O ex-presidente do Irã, Mahmoud Ahmadinejad, morreu neste sábado (28) após um ataque atribuído a Israel e aos Estados Unidos, segundo informou a Iranian Labor News Agency (ILNA). De acordo com a agência, bombardeios atingiram a residência do ex-mandatário no bairro de Narmak, no nordeste de Teerã.

Ainda conforme a ILNA, a ofensiva teve como alvo exclusivo o imóvel onde Ahmadinejad estava e resultou também na morte de integrantes de sua equipe de segurança. O ex-presidente cumpria prisão domiciliar sob acusações de incitar violência e criticar a gestão do então presidente Hassan Rouhani.

Foto: ReproduçãoMahmoud Ahmadinejad
Mahmoud Ahmadinejad

Trajetória política

Mahmoud Ahmadinejad governou o Irã entre 2005 e 2013, sendo o sexto presidente da República Islâmica. Antes disso, atuou como governador da província de Ardabil e prefeito de Teerã. Durante seus dois mandatos, destacou-se pela defesa firme do programa nuclear iraniano.

O ex-presidente ganhou projeção internacional por adotar um discurso de confronto com países ocidentais, especialmente em relação a Israel. Em 2005, durante a conferência “Um Mundo Sem Sionismo”, citou o aiatolá Ruhollah Khomeini ao afirmar que Israel “deve ser apagado do mapa”, declaração que provocou forte reação internacional.

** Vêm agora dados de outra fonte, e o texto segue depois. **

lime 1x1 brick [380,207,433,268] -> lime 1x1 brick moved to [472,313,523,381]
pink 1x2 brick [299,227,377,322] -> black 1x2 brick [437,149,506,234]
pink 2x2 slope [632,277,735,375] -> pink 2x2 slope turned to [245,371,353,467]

Além disso, Ahmadinejad negou publicamente o Holocausto, o que contribuiu para o isolamento diplomático do Irã ao longo de seu governo.

Visita ao Brasil e controvérsias

Após deixar a Presidência, Ahmadinejad integrou o Conselho de Discernimento e, apesar da perda de influência política nos últimos anos, manteve presença no debate público.

Em novembro de 2009, ele esteve no Brasil em visita oficial ao então presidente Luiz Inácio Lula da Silva. A passagem foi marcada por protestos no Rio de Janeiro e em Brasília, organizados por entidades da comunidade judaica, grupos religiosos e organizações de direitos humanos.

Os críticos questionaram as honras concedidas a um líder que defendia o fim do Estado de Israel, negava o Holocausto e resistia às pressões internacionais para suspender o programa nuclear iraniano.

Perda de influência e contexto da morte

Em 2016, o líder supremo do Irã, Ali Khamenei, orientou Ahmadinejad a não disputar novas eleições, sinalizando o enfraquecimento de sua posição no cenário político.

A morte do ex-presidente ocorre em meio à escalada militar entre Irã, Estados Unidos e Israel, marcada por ataques aéreos, lançamentos de mísseis e aumento do alerta diplomático na região.

Até o momento, autoridades iranianas não divulgaram detalhes adicionais sobre o ataque nem sobre eventuais medidas de retaliação.